Caritas Mexico
- Established: 15 June 1973
- Type: Nonprofit
- Legal status: IAP
- Purpose: development aid, humanitarian aid, social services
- Location: Mexico City, Mexico;
- Coordinates: 19°23′01″N 99°10′55″W﻿ / ﻿19.38357°N 99.18208°W
- Origins: Catholic Social Teaching
- Region served: Mexico
- Affiliations: Caritas Internationalis, Caritas Latin America and Caribbean
- Website: www.caritasmexicana.org

= Caritas Mexico =

Mexican Catholic charity organisation

Caritas Mexico (Spanish: Cáritas Mexicana) is a Mexican nonprofit organisation. It is the official aid organisation of the Catholic Church in Mexico.

The organisation is a member of the global Caritas Internationalis confederation and of Caritas Latin America and Caribbean.

== Background ==

In 1971 Pope Paul VI established the Pontifical Council Cor Unum. Its goal was the coordination, promotion and intensification of Catholic relief and assistance activities and organizations. One of the two members of the council was Adalberto Almeida y Merino, Archbishop of Chihuahua. He returned home to convince the Episcopal Conference of Mexico to create a national Caritas in Mexico, which was achieved in 1973.

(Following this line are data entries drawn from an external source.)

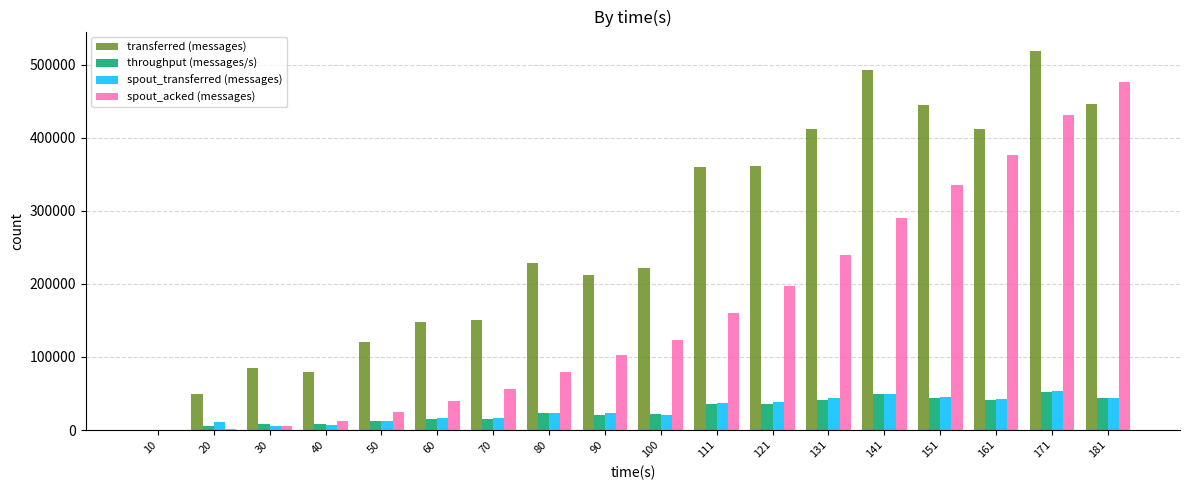

Which series has the largest total across all categories?

transferred (messages)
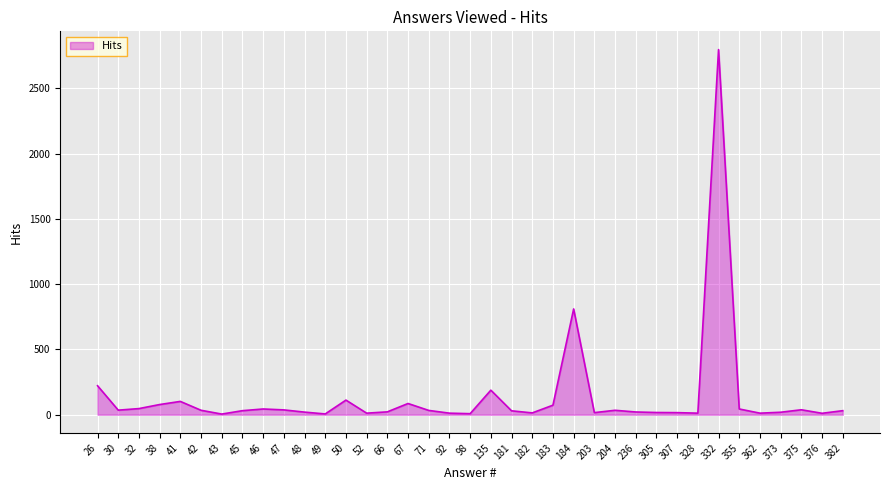

True or false: the data shows 44 at 355.

True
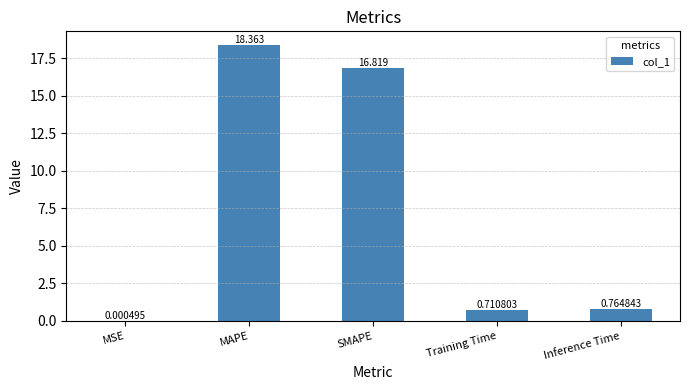

What is the difference between the values at Training Time and MAPE?

17.7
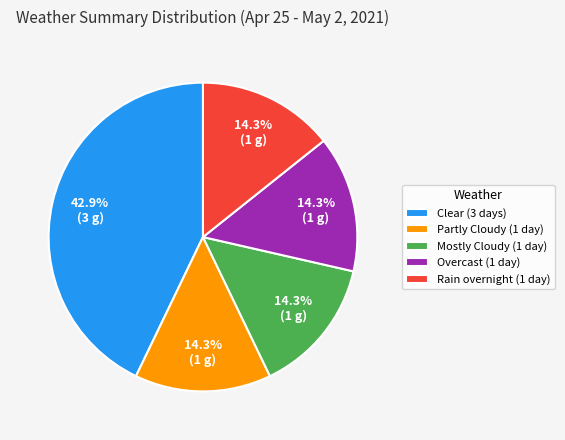

Which category has the biggest portion of the pie?

Clear (3 days)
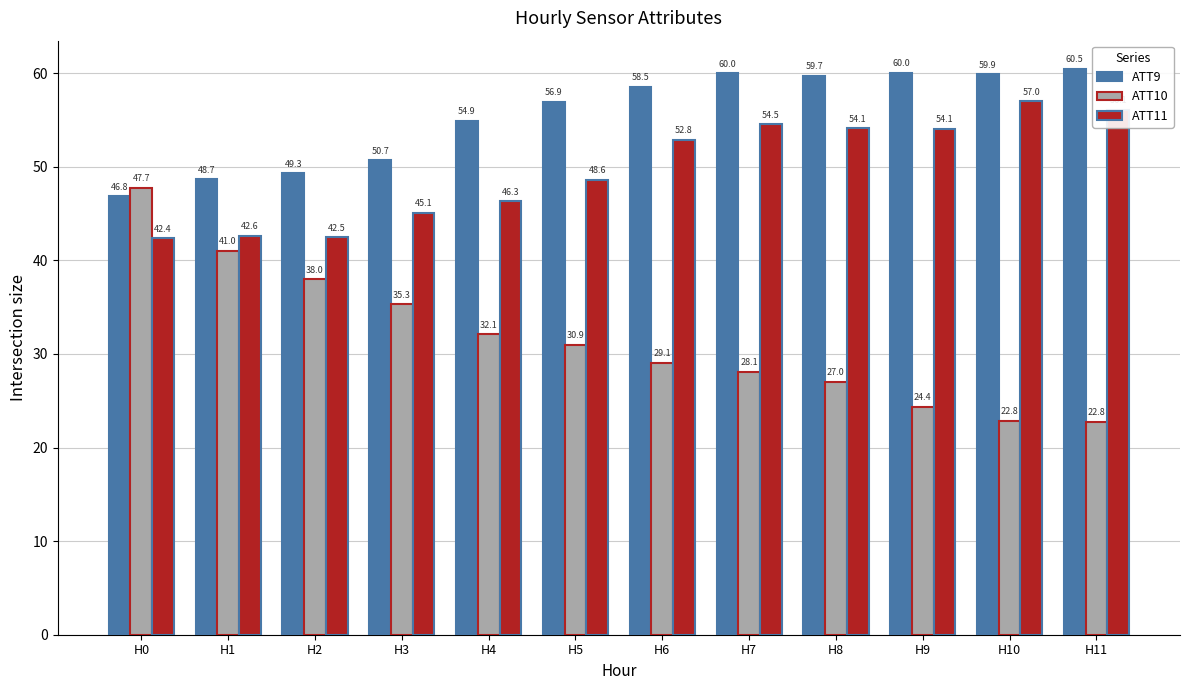

How many bars are there in total?

36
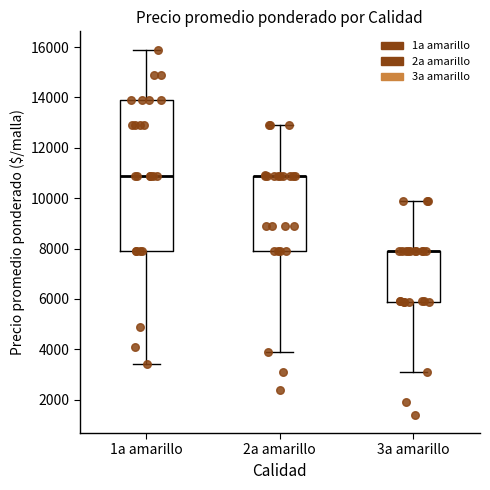

Reading left to right, transcribe this box plot: for each box, give where its median line is, the range the box spans, and where its two whiskers end, as read against the y-axis. The values are not printed on the chart, so give them approximately, as read against the axis.

1a amarillo: median 11000, box 8000 to 14000, whiskers 3400 to 16000
2a amarillo: median 11000 (drawn on the box's upper edge), box 8000 to 11000, whiskers 4000 to 13000
3a amarillo: median 7800 (drawn on the box's upper edge), box 5800 to 8000, whiskers 3200 to 10000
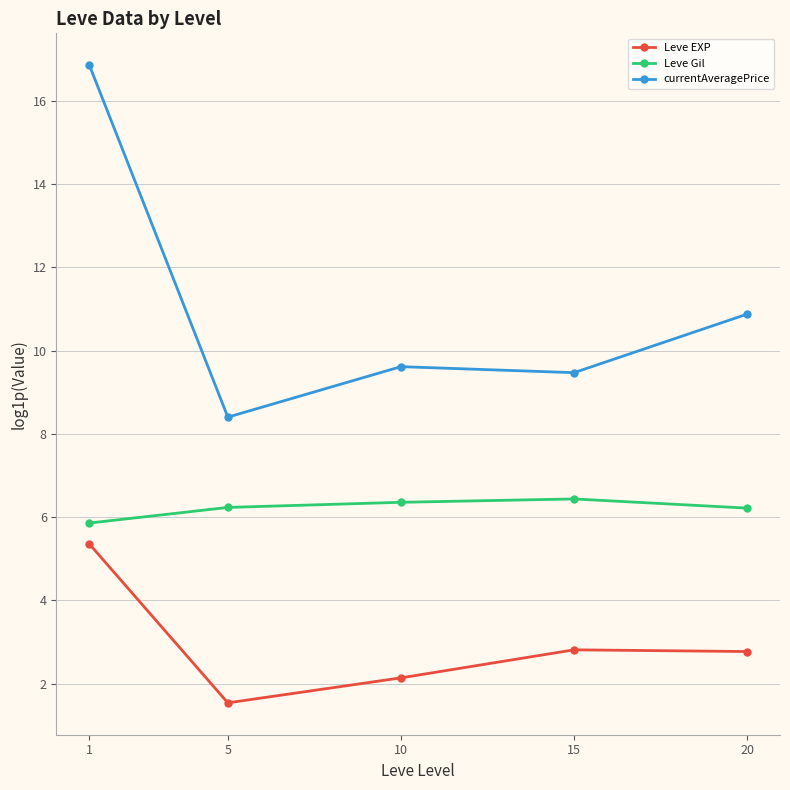

How many values in the Leve EXP series are below 2?

1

The original purpose of Caritas Mexico was to serve as the federation of the Mexican diocesan Caritas organisations, as most Catholic dioceses had established their own Caritas. However, between 1979 and 1995, Caritas Mexico mainly provided emergency relief and social assistance. In 1997, its legal status changed and it became an Institución de Asistencia Privada (Private Assistance Institution). This allowed it to restore its original purpose as a federation. In 2024, there were 62 diocesan Caritas branches operating in 30 Mexican states.

== Structure ==

Caritas Mexico consists of dozens of regional, independent Caritas organisations in Mexico, one in each of the Catholic dioceses of Mexico. They implement social projects locally.